## begin Reading passage

Richard Harold Maxwell v. State of Arkansas

Annotate this Case
ar03-055

ARKANSAS COURT OF APPEALS
NOT DESIGNATED FOR PUBLICATION
 

DIVISION II

RICHARD HAROLD MAXWELL

APPELLANT

V.

STATE OF ARKANSAS

APPELLEE

CACR03-55

January 14, 2004

APPEAL FROM THE ASHLEY COUNTY CIRCUIT COURT

[NO. 2001-113-1A]

HON. SAM POPE,

JUDGE

REVERSED AND REMANDED

Robert J. Gladwin, Judge

An Ashley County jury found Richard H. Maxwell guilty of manufacturing methamphetamine and possession of drug paraphernalia with intent to manufacture methamphetamine. He was sentenced to thirty years' imprisonment. Appellant argues that the trial court erred in denying his motion to suppress because the police officers did not have probable cause to arrest him and because his consent to a search was not voluntary. We agree that the officers lacked probable cause to arrest appellant and, accordingly, reverse and remand.

At the suppression hearing, Crossett Police Chief Tommy Sturgeon, State Police Investigator Dennis Roberts, and State Trooper Michael Daley testified for the State. Two members of the Tenth Judicial District Drug Task Force, Brent Reeves and Ben Philley, who were also present when appellant was arrested, did not testify.

## end Reading passage

_Requests_
(1) Summarize the court opinion in two sentences.
(2) Reproduce word for word the part of the court opinion starting with "An Ashley County" and going on through "reverse and remand.".

## begin Provided records

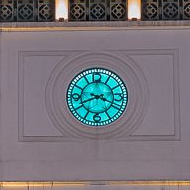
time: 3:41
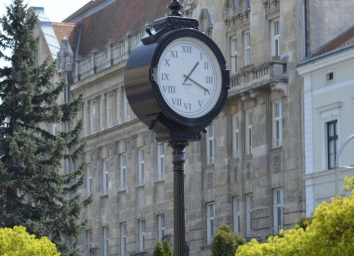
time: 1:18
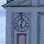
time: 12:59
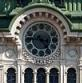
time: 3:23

## end Provided records
## begin Provided records

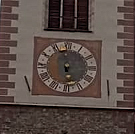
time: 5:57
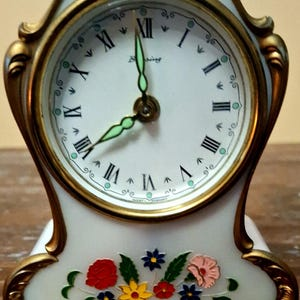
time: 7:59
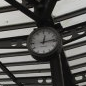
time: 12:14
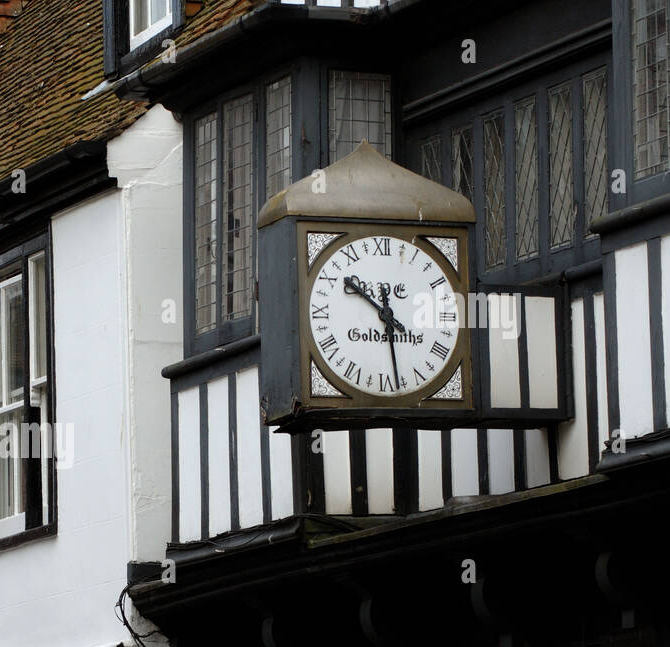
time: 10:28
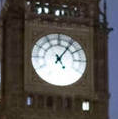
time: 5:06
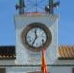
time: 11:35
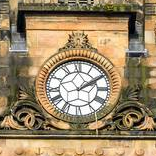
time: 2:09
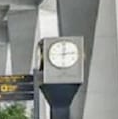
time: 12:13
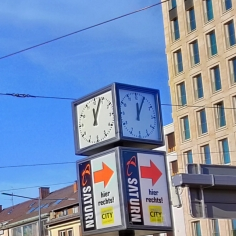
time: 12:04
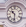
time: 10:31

## end Provided records
## begin Provided records

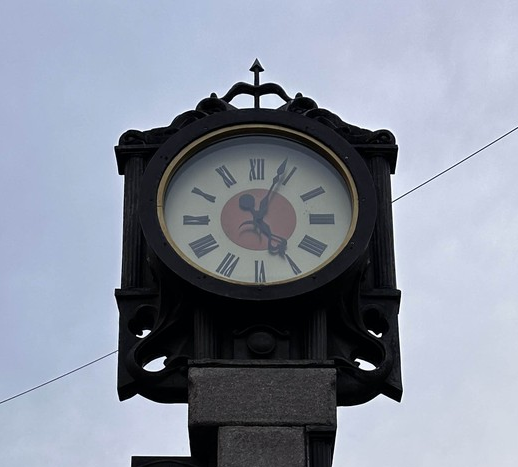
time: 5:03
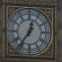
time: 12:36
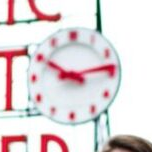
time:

## end Provided records

_Task answers_
(1) An Ashley County jury convicted Richard H. Maxwell of manufacturing methamphetamine and possessing drug paraphernalia with intent to manufacture it, and he was sentenced to thirty years' imprisonment. On appeal he argued that his motion to suppress should have been granted because the officers lacked probable cause to arrest him and his consent to a search was not voluntary, and the court agreed that probable cause was lacking and reversed and remanded.

(2)
An Ashley County jury found Richard H. Maxwell guilty of manufacturing methamphetamine and possession of drug paraphernalia with intent to manufacture methamphetamine. He was sentenced to thirty years' imprisonment. Appellant argues that the trial court erred in denying his motion to suppress because the police officers did not have probable cause to arrest him and because his consent to a search was not voluntary. We agree that the officers lacked probable cause to arrest appellant and, accordingly, reverse and remand.